» **Directions**: Print exactly the first lines of the records. Stop after the line containing "(pdf_front_fp_property_popups yes)", and leave every picture out.

*** Opening of Extracted records ***

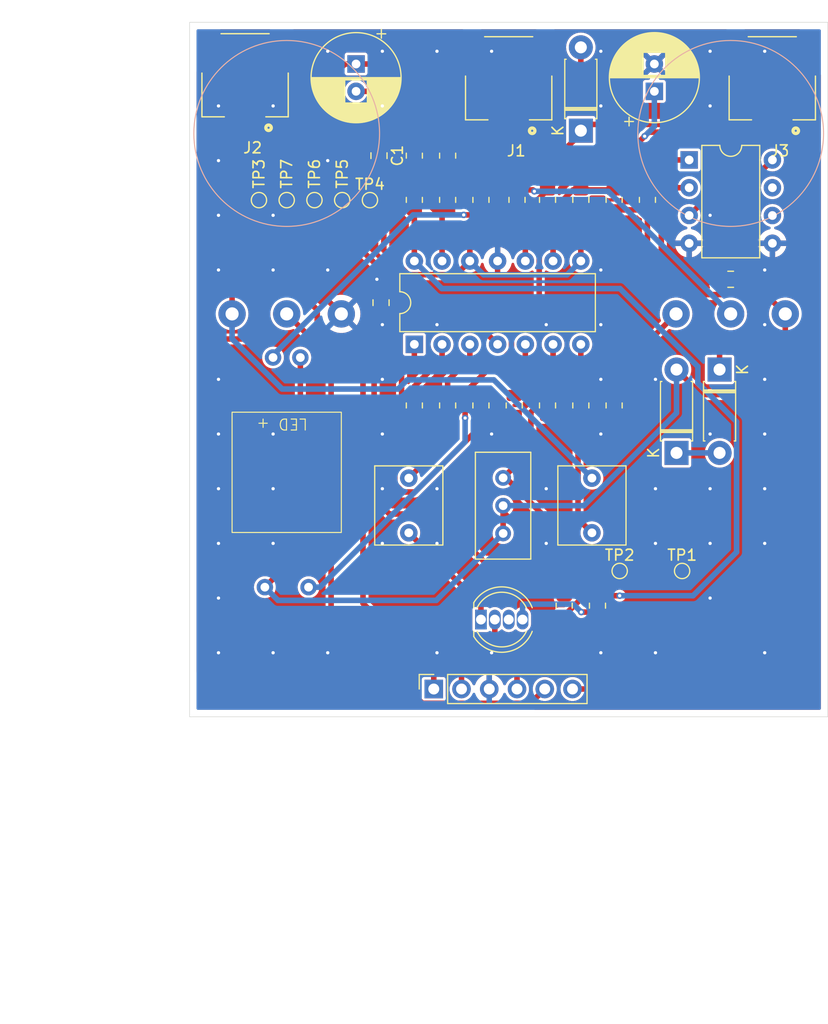
<source format=kicad_pcb>
(kicad_pcb
	(version 20240108)
	(generator "pcbnew")
	(generator_version "8.0")
	(general
		(thickness 1.6)
		(legacy_teardrops no)
	)
	(paper "A4")
	(layers
		(0 "F.Cu" signal)
		(31 "B.Cu" signal)
		(32 "B.Adhes" user "B.Adhesive")
		(33 "F.Adhes" user "F.Adhesive")
		(34 "B.Paste" user)
		(35 "F.Paste" user)
		(36 "B.SilkS" user "B.Silkscreen")
		(37 "F.SilkS" user "F.Silkscreen")
		(38 "B.Mask" user)
		(39 "F.Mask" user)
		(40 "Dwgs.User" user "User.Drawings")
		(41 "Cmts.User" user "User.Comments")
		(42 "Eco1.User" user "User.Eco1")
		(43 "Eco2.User" user "User.Eco2")
		(44 "Edge.Cuts" user)
		(45 "Margin" user)
		(46 "B.CrtYd" user "B.Courtyard")
		(47 "F.CrtYd" user "F.Courtyard")
		(48 "B.Fab" user)
		(49 "F.Fab" user)
		(50 "User.1" user)
		(51 "User.2" user)
		(52 "User.3" user)
		(53 "User.4" user)
		(54 "User.5" user)
		(55 "User.6" user)
		(56 "User.7" user)
		(57 "User.8" user)
		(58 "User.9" user)
	)
	(setup
		(pad_to_mask_clearance 0)
		(allow_soldermask_bridges_in_footprints no)
		(pcbplotparams
			(layerselection 0x00010f0_ffffffff)
			(plot_on_all_layers_selection 0x0000000_00000000)
			(disableapertmacros no)
			(usegerberextensions no)
			(usegerberattributes yes)
			(usegerberadvancedattributes yes)
			(creategerberjobfile yes)
			(dashed_line_dash_ratio 12.000000)
			(dashed_line_gap_ratio 3.000000)
			(svgprecision 4)
			(plotframeref no)
			(viasonmask no)
			(mode 1)
			(useauxorigin no)
			(hpglpennumber 1)
			(hpglpenspeed 20)
			(hpglpendiameter 15.000000)
			(pdf_front_fp_property_popups yes)
			(pdf_back_fp_property_popups yes)
			(dxfpolygonmode yes)
			(dxfimperialunits yes)
			(dxfusepcbnewfont yes)
			(psnegative no)
			(psa4output no)
			(plotreference yes)
			(plotvalue yes)
			(plotfptext yes)
			(plotinvisibletext no)
			(sketchpadsonfab no)
			(subtractmaskfromsilk no)
			(outputformat 1)
			(mirror no)
			(drillshape 0)
			(scaleselection 1)
			(outputdirectory "gbr/")
		)
	)
	(net 0 "")
	(net 1 "+9V")
	(net 2 "Net-(C3--)")
	(net 3 "GNDA")
	(net 4 "IN")
	(net 5 "Net-(C5--)")
	(net 6 "Net-(C6-+)")
	(net 7 "Net-(C6--)")
	(net 8 "Net-(D1-A)")
	(net 9 "Net-(D3-K)")
	(net 10 "Net-(D3-A)")
	(net 11 "VREF")
	(net 12 "Net-(R7--)")
	(net 13 "LED")
	(net 14 "Net-(R6-+)")
	(net 15 "Net-(R6--)")
	(net 16 "Net-(R8--)")
	(net 17 "Net-(P1-c)")
	(net 18 "Net-(R10-+)")
	(net 19 "Net-(R10--)")
	(net 20 "Net-(R12--)")
	(net 21 "Net-(R12-+)")
	(net 22 "Net-(R13--)")
	(net 23 "Net-(R13-+)")
	(net 24 "Net-(R14--)")
	(net 25 "OUT")
	(net 26 "J-OUT")
	(net 27 "J-IN")
	(net 28 "Net-(R1-+)")
	(net 29 "Net-(D2-RA)")
	(net 30 "Net-(D2-BA)")
	(net 31 "unconnected-(D2-GA-Pad3)")
	(net 32 "Net-(R18--)")
	(net 33 "Net-(U1B--)")
	(net 34 "unconnected-(J1-SHIELD-PadS1)")
	(net 35 "unconnected-(J1-SHIELD-PadS1)_0")
	(net 36 "unconnected-(J2-SHIELD-PadS1)")
	(net 37 "unconnected-(J2-SHIELD-PadS1)_0")
	(net 38 "unconnected-(J3-SHIELD-PadS1)")
	(net 39 "unconnected-(J3-SHIELD-PadS1)_0")
	(footprint "Potentiometer_THT:Potentiometer_Bourns_3296W_Vertical" (layer "F.Cu") (at 200.152 105.156 -90))
	(footprint "Resistor_SMD:R_0805_2012Metric" (layer "F.Cu") (at 210.312 74.656 -90))
	(footprint "Resistor_SMD:R_0805_2012Metric" (layer "F.Cu") (at 201.168 93.452 90))
	(footprint "Capacitor_THT:CP_Radial_D8.0mm_P2.50mm" (layer "F.Cu") (at 213.995 64.73 90))
	(footprint "Diode_THT:D_DO-41_SOD81_P7.62mm_Horizontal" (layer "F.Cu") (at 219.964 90.17 -90))
	(footprint "Capacitor_THT:CP_Radial_D8.0mm_P2.50mm" (layer "F.Cu") (at 186.69 62.23 -90))
	(footprint "TestPoint:TestPoint_Pad_D1.0mm" (layer "F.Cu") (at 185.42 74.676))
	(footprint "Resistor_SMD:R_0805_2012Metric" (layer "F.Cu") (at 205.74 111.76 90))
	(footprint "Capacitor_SMD:C_0805_2012Metric" (layer "F.Cu") (at 220.98 81.915))
	(footprint "Resistor_SMD:R_0805_2012Metric" (layer "F.Cu") (at 198.12 93.452 90))
	(footprint "TestPoint:TestPoint_Pad_D1.0mm" (layer "F.Cu") (at 180.34 74.676))
	(footprint "TestPoint:TestPoint_Pad_D1.0mm" (layer "F.Cu") (at 216.535 108.585))
	(footprint "Capacitor_THT:C_Rect_L7.0mm_W6.0mm_P5.00mm" (layer "F.Cu") (at 191.516 105.096 90))
	(footprint "Resistor_SMD:R_0805_2012Metric" (layer "F.Cu") (at 213.36 74.656 90))
	(footprint "Resistor_SMD:R_0805_2012Metric" (layer "F.Cu") (at 204.216 93.452 -90))
	(footprint "Resistor_SMD:R_0805_2012Metric" (layer "F.Cu") (at 195.072 70.612 90))
	(footprint "Resistor_SMD:R_0805_2012Metric" (layer "F.Cu") (at 192.024 70.612 -90))
	(footprint "Package_DIP:DIP-14_W7.62mm" (layer "F.Cu") (at 192.024 87.864 90))
	(footprint "Resistor_SMD:R_0805_2012Metric" (layer "F.Cu") (at 192.024 93.452 -90))
	(footprint "Resistor_SMD:R_0805_2012Metric" (layer "F.Cu") (at 198.12 74.656 90))
	(footprint "Package_DIP:DIP-8_W7.62mm" (layer "F.Cu") (at 217.18 71.003))
	(footprint "guitar-pedals:JST_S2B-PH-SM4-TB_LF__SN_" (layer "F.Cu") (at 176.53 66.71 180))
	(footprint "Capacitor_THT:C_Rect_L7.0mm_W6.0mm_P5.00mm" (layer "F.Cu") (at 208.28 105.096 90))
	(footprint "guitar-pedals:JST_S2B-PH-SM4-TB_LF__SN_" (layer "F.Cu") (at 200.66 66.985 180))
	(footprint "guitar-pedals:JST_S2B-PH-SM4-TB_LF__SN_" (layer "F.Cu") (at 224.79 66.985 180))
	(footprint "Capacitor_SMD:C_0805_2012Metric" (layer "F.Cu") (at 188.788 70.612 -90))
	(footprint "TestPoint:TestPoint_Pad_D1.0mm" (layer "F.Cu") (at 187.96 74.676))
	(footprint "Resistor_SMD:R_0805_2012Metric"
		(layer "F.Cu")
		(uuid "b9326202-7ed0-4b57-8d01-a93d9a3fd1b6")
		(at 207.264 74.656 90)
		(descr "Resistor SMD 0805 (2012 Metric), square (rectangular) end terminal, IPC_7351 nominal, (Body size source: IPC-SM-782 page 72, https://www.pcb-3d.com/wordpress/wp-content/uploads/ipc-sm-782a_amendment_1_and_2.pdf), generated with kicad-footprint-generator")
		(tags "resistor")
		(property "Reference" "R14"
			(at 0 -1.65 -90)
			(layer "F.SilkS")
			(hide yes)
			(uuid "f1b61dcf-c411-4a70-a4e0-048cb7c8ccd2")
			(effects
				(font
					(size 1 1)
					(thickness 0.15)
				)
			)
		)
		(property "Value" "10k"
			(at 0 1.65 -90)
			(layer "F.Fab")
			(uuid "d0cbe315-0eb4-49fa-a115-ba44b01d24db")
			(effects
				(font
					(size 1 1)
					(thickness 0.15)
				)
			)
		)
		(property "Footprint" "Resistor_SMD:R_0805_2012Metric"
			(at 0 0 90)
			(unlocked yes)
			(layer "F.Fab")
			(hide yes)
			(uuid "58d364a3-159c-4e7f-906f-93a98e293aaa")
			(effects
				(font
					(size 1.27 1.27)
				)
			)
		)
		(property "Datasheet" ""
			(at 0 0 90)
			(unlocked yes)
			(layer "F.Fab")
			(hide yes)
			(uuid "d9899f5f-9451-431d-a6ef-7249c82b0dbb")
			(effects
				(font
					(size 1.27 1.27)
				)
			)
		)
		(property "Description" "resistor"
			(at 0 0 90)
			(unlocked yes)
			(layer "F.Fab")
			(hide yes)
			(uuid "1c51c453-18e8-4435-bee3-799083480b8d")
			(effects
				(font
					(size 1.27 1.27)
				)
			)
		)
		(property "Indicator" "+"
			(at 0 0 90)
			(unlocked yes)
			(layer "F.Fab")
			(hide yes)
			(uuid "821db8e3-9f63-4314-b0c3-c41a43ae232f")
			(effects
				(font
					(size 1 1)
					(thickness 0.15)
				)
			)
		)
		(property "Rating" "W"
			(at 0 0 90)
			(unlocked yes)
			(layer "F.Fab")
			(hide yes)
			(uuid "126b9378-dfcd-472d-abf5-88122d113b00")
			(effects
				(font
					(size 1 1)
					(thickness 0.15)
				)
			)
		)
		(path "/c12f4b83-d86f-4d07-844b-b383f83d3ed8")
		(sheetname "Root")
		(sheetfile "compulator.kicad_sch")
		(attr smd)
		(fp_line
			(start -0.227064 -0.735)
			(end 0.227064 -0.735)
			(stroke
				(width 0.12)
				(type solid)
			)
			(layer "F.SilkS")
			(uuid "ef094c21-eadf-4b42-bcb5-ebe5e670f222")
		)
		(fp_line
			(start -0.227064 0.735)
			(end 0.227064 0.735)
			(stroke
				(width 0.12)
				(type solid)
			)
			(layer "F.SilkS")
			(uuid "d9b40616-7ace-41ef-9916-14cb6c8d038f")
		)
		(fp_line
			(start 1.68 -0.95)
			(end 1.68 0.95)
			(stroke
				(width 0.05)
				(type solid)
			)
			(layer "F.CrtYd")
			(uuid "2ab85acc-e7c9-4ae2-8961-b6b79619d952")
		)
		(fp_line
			(start -1.68 -0.95)
			(end 1.68 -0.95)
			(stroke
				(width 0.05)
				(type solid)
			)
			(layer "F.CrtYd")
			(uuid "2a4a3627-fa3c-4288-9982-989762e4950a")
		)
		(fp_line
			(start 1.68 0.95)
			(end -1.68 0.95)
			(stroke
				(width 0.05)
				(type solid)
			)
			(layer "F.CrtYd")
			(uuid "511203f7-1cf8-41fa-b1a9-e9c23221ae81")
		)
		(fp_line
			(start -1.68 0.95)
			(end -1.68 -0.95)
			(stroke
				(width 0.05)
				(type solid)
			)
			(layer "F.CrtYd")
			(uuid "6f0ec28e-98e2-4dab-9221-f23bdd1342b1")
		)
		(fp_line
			(start 1 -0.625)
			(end 1 0.625)
			(stroke
				(width 0.1)
				(type solid)
			)
			(layer "F.Fab")
			(uuid "b7c74d27-931e-496d-ae5e-34ac1fb89bad")
		)
		(fp_line
			(start -1 -0.625)
			(end 1 -0.625)
			(stroke
				(width 0.1)
				(type solid)
			)
			(layer "F.Fab")
			(uuid "c714caa3-8240-4904-936f-9f604a361c55")
		)
		(fp_line
			(start 1 0.625)
			(end -1 0.625)
			(stroke
				(width 0.1)
				(type solid)
			)
			(layer "F.Fab")
			(uuid "19dc219f-8fe0-4389-a56f-6ff66400c7f3")
		)
		(fp_line
			(start -1 0.625)
			(end -1 -0.625)
			(stroke
				(width 0.1)
				(type solid)
			)
			(layer "F.Fab")
			(uuid "6305902f-70dd-41a0-a812-5d94e6424e14")
		)
		(fp_text user "${REFERENCE}"
			(at 0 0 -90)
			(layer "F.Fab")
			(uuid "4ea3e362-9600-4923-9dbd-08c50055137d")
			(effects
				(font
					(size 0.5 0.5)
					(thickness 0.08)
				)
			)
		)
		(pad "1" smd roundrect
			(at -0.9125 0 90)
			(size 1.025 1.4)
			(layers "F.Cu" "F.Paste" "F.Mask")
			(roundrect_rratio 0.243902439)
			(net 22 "Net-(R13--)")
			(pinfunction "+")
			(pintype "passive")
			(uuid "0972d44f-6c90-42ca-9e0a-f0360b909361")
		)
		(pad "2" smd roundrect
			(at 0.9125 0 90)
			(size 1.025 1.4)
			(layers "F.Cu" "F.Paste" "F.Mask")
			(roundrect_rratio 0.243902439)
			(net 24 "Net-(R14--)")
			(pinfunction "-")
			(pintype "passive")
			(uuid "8cf51a85-0ded-46bb-8b27-4293a1f2f23a")
		)
		
... [378785 chars truncated]
</source>
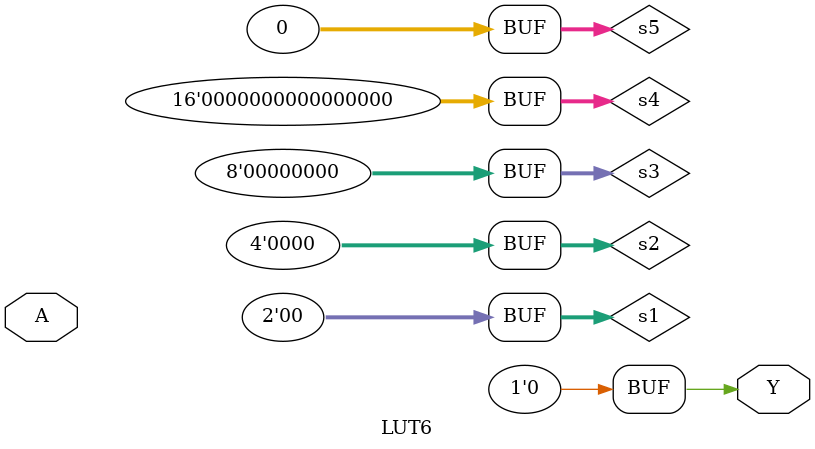
<source format=v>
`timescale 1ns/1ps
`celldefine

module LUT6 #(
  parameter [63:0] INIT_VALUE = 64'h0000000000000000 // 64-bit LUT logic value
) (
  input [5:0] A, // Data Input
  output Y // Data Output
);

  wire [31: 0] s5 = A[5] ? INIT_VALUE[63:32] : INIT_VALUE[31: 0];
  wire [15: 0] s4 = A[4] ?   s5[31:16] :   s5[15: 0];
  wire [ 7: 0] s3 = A[3] ?   s4[15: 8] :   s4[ 7: 0];
  wire [ 3: 0] s2 = A[2] ?   s3[ 7: 4] :   s3[ 3: 0];
  wire [ 1: 0] s1 = A[1] ?   s2[ 3: 2] :   s2[ 1: 0];
  assign Y = A[0] ? s1[1] : s1[0];

  `ifndef SYNTHESIS  
    `ifdef TIMED_SIM
      specparam T1 = 0.5;

        specify
          (A => Y) = (T1);
        endspecify
    `endif // `ifdef TIMED_SIM  
  `endif //  `ifndef SYNTHESIS
        
endmodule
`endcelldefine

</source>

*** Close of Extracted records ***

» **Response to the exercise**:
<source format=kicad_pcb>
(kicad_pcb
	(version 20240108)
	(generator "pcbnew")
	(generator_version "8.0")
	(general
		(thickness 1.6)
		(legacy_teardrops no)
	)
	(paper "A4")
	(layers
		(0 "F.Cu" signal)
		(31 "B.Cu" signal)
		(32 "B.Adhes" user "B.Adhesive")
		(33 "F.Adhes" user "F.Adhesive")
		(34 "B.Paste" user)
		(35 "F.Paste" user)
		(36 "B.SilkS" user "B.Silkscreen")
		(37 "F.SilkS" user "F.Silkscreen")
		(38 "B.Mask" user)
		(39 "F.Mask" user)
		(40 "Dwgs.User" user "User.Drawings")
		(41 "Cmts.User" user "User.Comments")
		(42 "Eco1.User" user "User.Eco1")
		(43 "Eco2.User" user "User.Eco2")
		(44 "Edge.Cuts" user)
		(45 "Margin" user)
		(46 "B.CrtYd" user "B.Courtyard")
		(47 "F.CrtYd" user "F.Courtyard")
		(48 "B.Fab" user)
		(49 "F.Fab" user)
		(50 "User.1" user)
		(51 "User.2" user)
		(52 "User.3" user)
		(53 "User.4" user)
		(54 "User.5" user)
		(55 "User.6" user)
		(56 "User.7" user)
		(57 "User.8" user)
		(58 "User.9" user)
	)
	(setup
		(pad_to_mask_clearance 0)
		(allow_soldermask_bridges_in_footprints no)
		(pcbplotparams
			(layerselection 0x00010f0_ffffffff)
			(plot_on_all_layers_selection 0x0000000_00000000)
			(disableapertmacros no)
			(usegerberextensions no)
			(usegerberattributes yes)
			(usegerberadvancedattributes yes)
			(creategerberjobfile yes)
			(dashed_line_dash_ratio 12.000000)
			(dashed_line_gap_ratio 3.000000)
			(svgprecision 4)
			(plotframeref no)
			(viasonmask no)
			(mode 1)
			(useauxorigin no)
			(hpglpennumber 1)
			(hpglpenspeed 20)
			(hpglpendiameter 15.000000)
			(pdf_front_fp_property_popups yes)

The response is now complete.